Entering edit mode
3 months ago
Peerzada • 0
Hello all ,
I annotated the multi sample VCF file using ensemble-VEP command line. I got all the mutations in the vcf file but the information regarding which sample has which mutation is not there . How can I get the information that which mutation is in which sample.
look at the genotypes FORMAT/GT ....
There is not any column naming Format .It only contain positioin and the nucletide change as well as some other information like amino acid changes.
What is the format of your output? Or better what was your command for calling VEP?
Format of output was text file and I used ensemple-Vep for annotation with the following command.
output as VCF to keep the genotypes.
I kept the output as vcf ,yet the output do not have sample information.
Also I have this variant data from 1000g .
if the input protein.vcf don't have any genotype, you cannot get the affected samples -- quod erat demonstrandum .
My input vcf file have genotypes as well as sample names of about 2500 individulas.IT is mentioned there.

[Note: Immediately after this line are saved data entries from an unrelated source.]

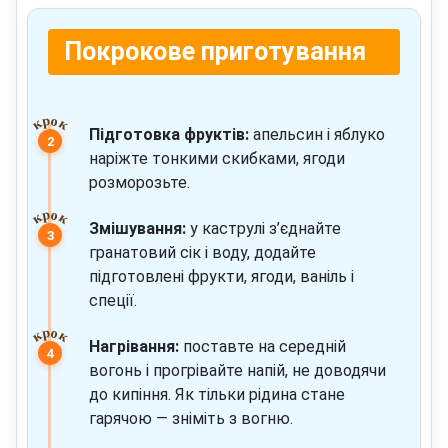
Покрокове приготування
Підготовка фруктів:
апельсин і яблуко
наріжте тонкими скибками, ягоди
розморозьте.
Змішування:
у каструлі з’єднайте
гранатовий сік і воду, додайте
підготовлені фрукти, ягоди, ваніль і
спеції.
Нагрівання:
поставте на середній
вогонь і прогрівайте напій, не доводячи
до кипіння. Як тільки рідина стане
гарячою — зніміть з вогню.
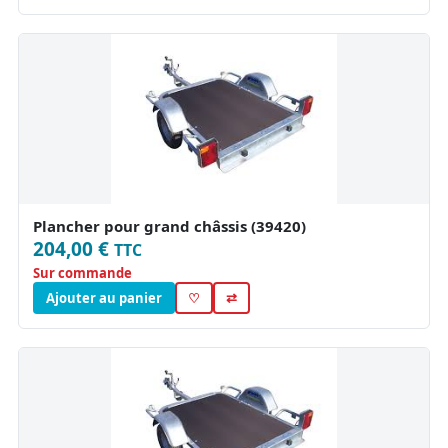
Plancher pour grand châssis (39420)
204,00 €
TTC
Sur commande
Ajouter au panier
♡
⇄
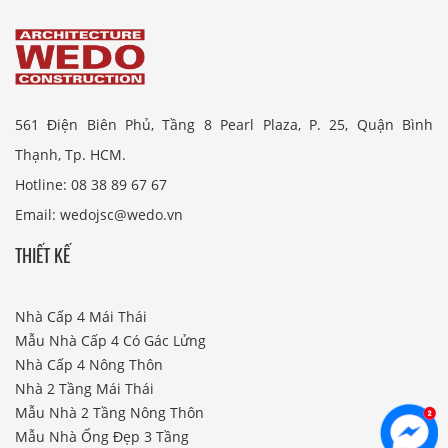
561 Điện Biên Phủ, Tầng 8 Pearl Plaza, P. 25, Quận Bình
Thạnh, Tp. HCM.
Hotline: 08 38 89 67 67
Email: wedojsc@wedo.vn
THIẾT KẾ
Nhà Cấp 4 Mái Thái
Mẫu Nhà Cấp 4 Có Gác Lửng
Nhà Cấp 4 Nông Thôn
Nhà 2 Tầng Mái Thái
Mẫu Nhà 2 Tầng Nông Thôn
Mẫu Nhà Ống Đẹp 3 Tầng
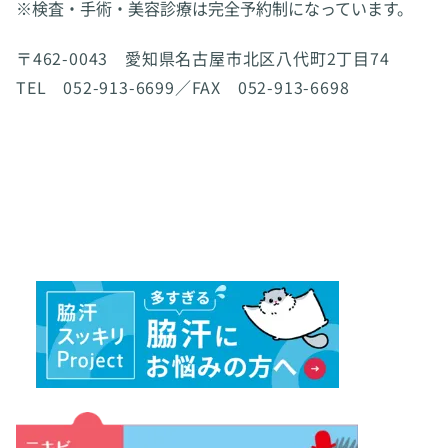
※検査・手術・美容診療は完全予約制になっています。
〒462-0043 愛知県名古屋市北区八代町2丁目74
TEL 052-913-6699／FAX 052-913-6698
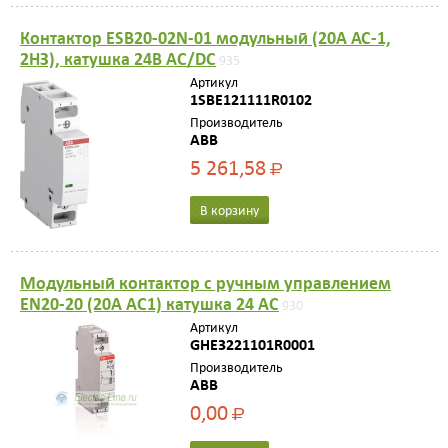
Контактор ESB20-02N-01 модульный (20А АС-1,
2НЗ), катушка 24В AC/DC
935
Артикул
1SBE121111R0102
Производитель
ABB
5 261,58
Р
В корзину
Модульный контактор с ручным управлением
EN20-20 (20А AC1) катушка 24 AC
930
Артикул
GHE3221101R0001
Производитель
ABB
0,00
Р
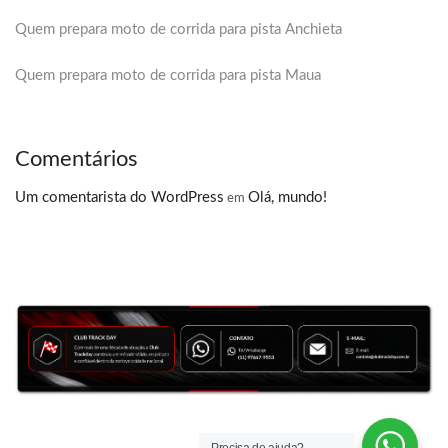
Quem prepara moto de corrida para pista Anchieta
Quem prepara moto de corrida para pista Maua
Comentários
Um comentarista do WordPress
Olá, mundo!
em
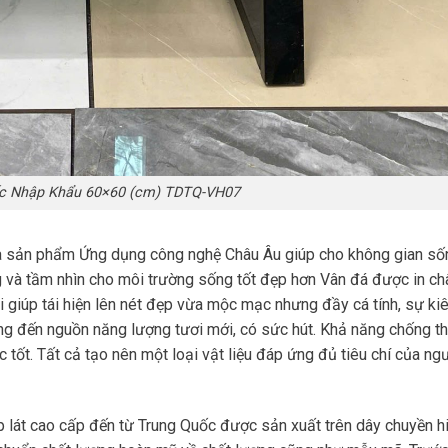
c Nhập Khẩu 60×60 (cm) TDTQ-VH07
a sản phẩm Ứng dụng công nghệ Châu Âu giúp cho không gian số
g và tầm nhìn cho môi trường sống tốt đẹp hơn Vân đá được in ch
 giúp tái hiện lên nét đẹp vừa mộc mạc nhưng đầy cá tính, sự ki
g đến nguồn năng lượng tươi mới, có sức hút. Khả năng chống t
 tốt. Tất cả tạo nên một loại vật liệu đáp ứng đủ tiêu chí của ng
 lát cao cấp đến từ Trung Quốc được sản xuất trên dây chuyền h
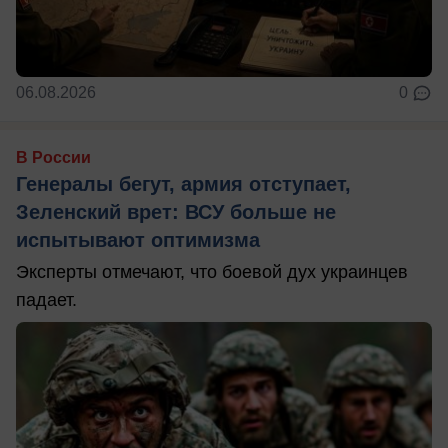
06.08.2026
0
В России
Генералы бегут, армия отступает,
Зеленский врет: ВСУ больше не
испытывают оптимизма
Эксперты отмечают, что боевой дух украинцев
падает.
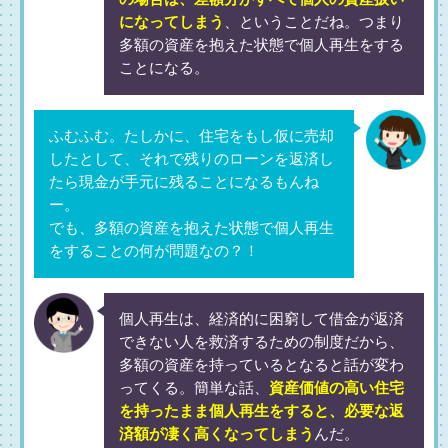
になってしまう
、ということだね。つまり
多額の資産を抱えた状態で個人再生をする
ことになる。
ふむふむ。たしかに、住宅をもし仮に売却
したとして、それで残りのローンを返済し
たら現金が手元に残ることになるもんね
ー。
でも、多額の資産を抱えた状態で個人再生
をすることの何が問題なの？！
個人再生は、経済的に困窮して借金が返済
できない人を救済するための制度だから、
多額の資産を持っているとなると話が変わ
ってくる。簡単な話、
資産価値の高い住宅
を持ったまま個人再生をすると、必要な返
済額が凄く高くなってしまう
んだ。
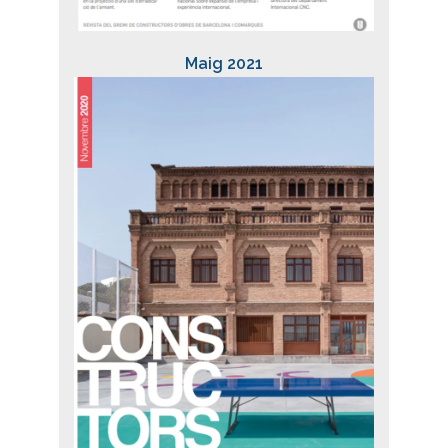
Maig 2021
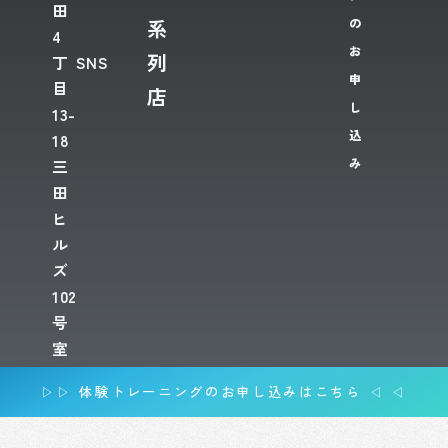
田
系
の
4
お
列
丁
SNS
申
目
店
し
13-
込
18
み
三
田
ヒ
ル
ズ
102
号
室
▷▷ 体験トレーニングのお申し込みはこちら ◁ ◁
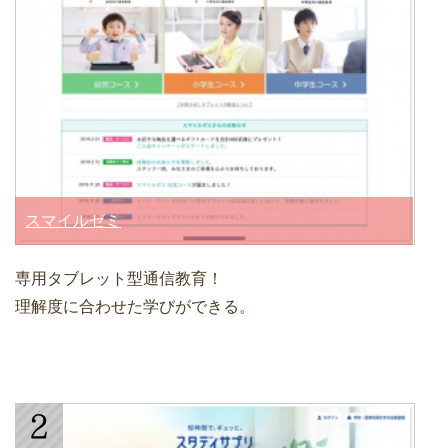
スマイルゼミ
専用タブレット型通信教育！
理解度に合わせた学びができる。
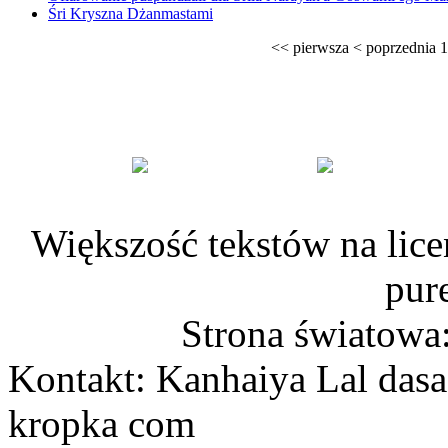
Śri Kryszna Dżanmastami
<<
pierwsza
<
poprzednia
1
Większość tekstów na lice
pur
Strona światowa
Kontakt: Kanhaiya Lal dasa
kropka com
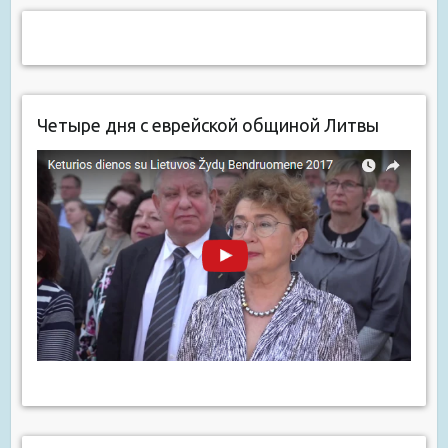
Четыре дня с еврейской общиной Литвы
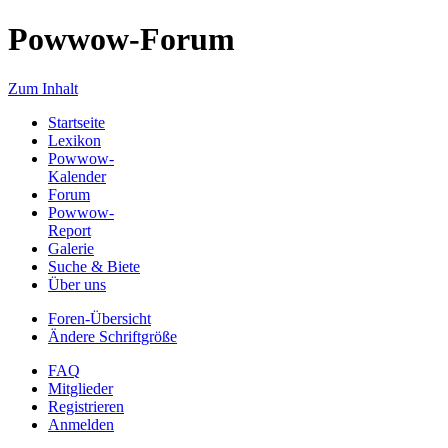
Powwow-Forum
Zum Inhalt
Startseite
Lexikon
Powwow-
Kalender
Forum
Powwow-
Report
Galerie
Suche & Biete
Über uns
Foren-Übersicht
Ändere Schriftgröße
FAQ
Mitglieder
Registrieren
Anmelden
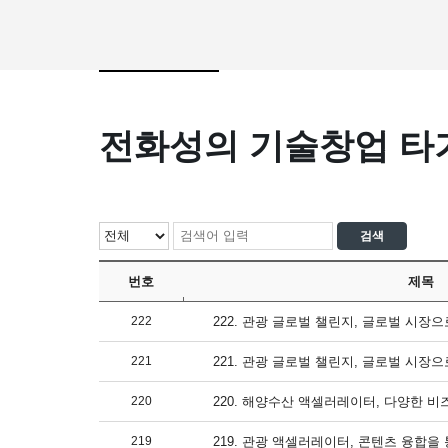
전화성의 기술창업 타
번호
제목
222
222. 관광 글로벌 챌린지, 글로벌 시장으
221
221. 관광 글로벌 챌린지, 글로벌 시장으
220
220. 해양수산 액셀러레이터, 다양한 비
219
219. 관광 액셀러레이터, 콘텐츠 융합을 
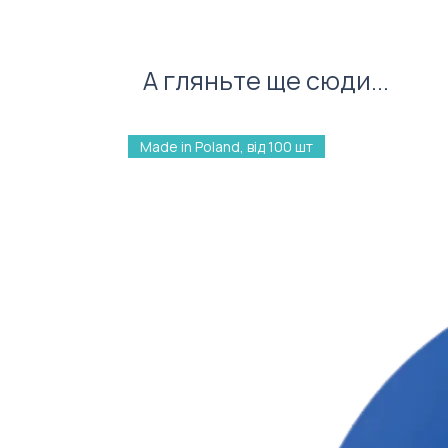
Крем-мед класичний
Горішки в акацієвому меду
Шоколад молочний з печив
А гляньте ще сюди...
Подарункова коробочка з л
Фото ілюстративне. Зовнішній
Made in Poland, від 100 шт
залежності від стилю оформлен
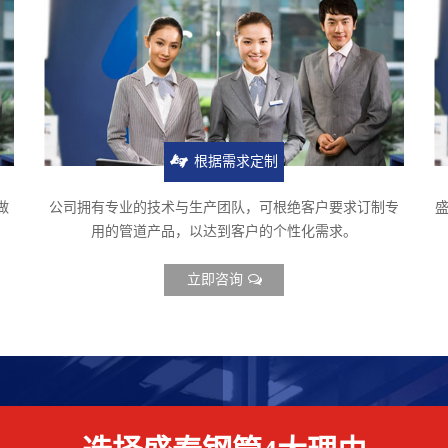
根据需求定制
做
公司拥有专业的技术与生产团队，可根绝客户要求订制专
盛
用的管道产品，以达到客户的个性化需求。
立即咨询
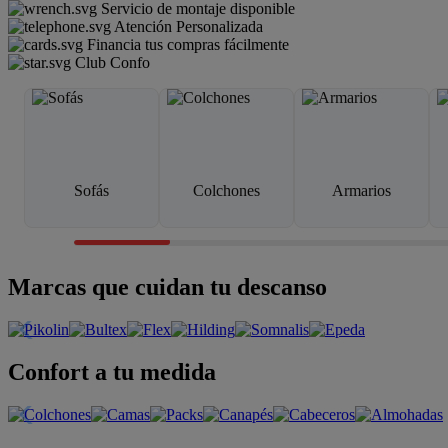
Servicio de montaje disponible
Atención Personalizada
Financia tus compras fácilmente
Club Confo
Sofás
Colchones
Armarios
Marcas que cuidan tu descanso
Confort a tu medida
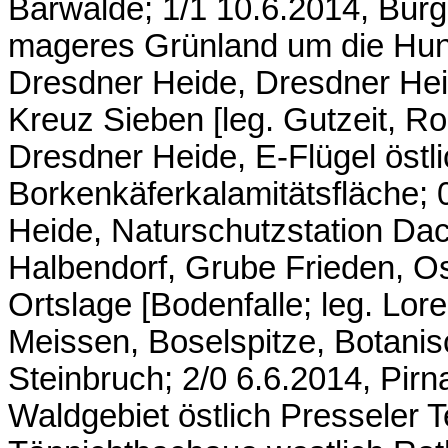
Bärwalde; 1/1 10.6.2014, Burg
mageres Grünland um die Hunn
Dresdner Heide, Dresdner He
Kreuz Sieben [leg. Gutzeit, R
Dresdner Heide, E-Flügel östl
Borkenkäferkalamitätsfläche;
Heide, Naturschutzstation Da
Halbendorf, Grube Frieden, Ost
Ortslage [Bodenfalle; leg. Lore
Meissen, Boselspitze, Botani
Steinbruch; 2/0 6.6.2014, Pirn
Waldgebiet östlich Presseler 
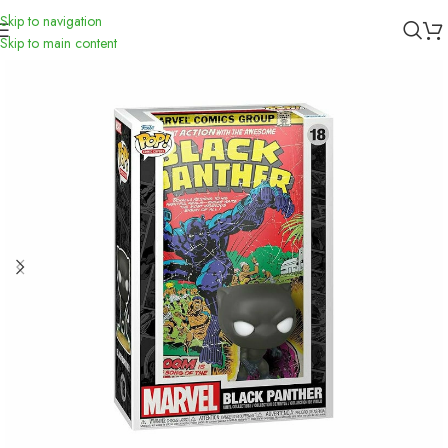
Skip to navigation
Inicio
/
Funko
Skip to main content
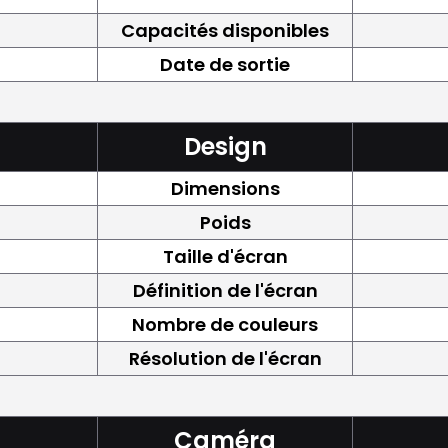
Capacités disponibles
Date de sortie
Design
Dimensions
Poids
Taille d'écran
Définition de l'écran
Nombre de couleurs
Résolution de l'écran
Caméra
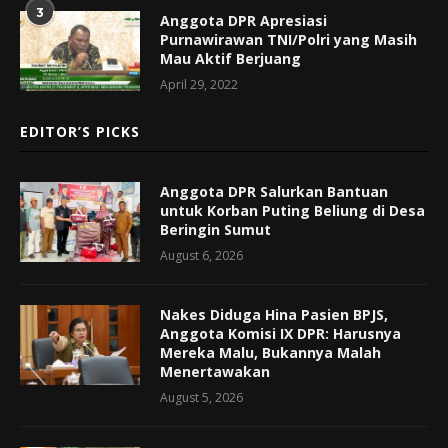
3
Anggota DPR Apresiasi
Purnawirawan TNI/Polri yang Masih
Mau Aktif Berjuang
April 29, 2022
EDITOR’S PICKS
Anggota DPR Salurkan Bantuan
untuk Korban Puting Beliung di Desa
Beringin Sumut
August 6, 2026
Nakes Diduga Hina Pasien BPJS,
Anggota Komisi IX DPR: Harusnya
Mereka Malu, Bukannya Malah
Menertawakan
August 5, 2026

please, show us the output of:
But when I am changing the output to vcf format , I cannot know how to analyze that as there is no clear visualization of the samples there.I tried to analyze it as excel file but there is lot of mess created.
so THIS is your real problem. You have to learn to analyze/filter a VCF file. Have a look at snpSift, etc... search biostars.org .
Thank you Sir .I will try to .
I tried using snpSift and Jvarkit but I am not able to get the command that will simplify my multi sample annotated vcf file to get the sample information of each variant . I am very new to this . Kindly provide the solution for the same.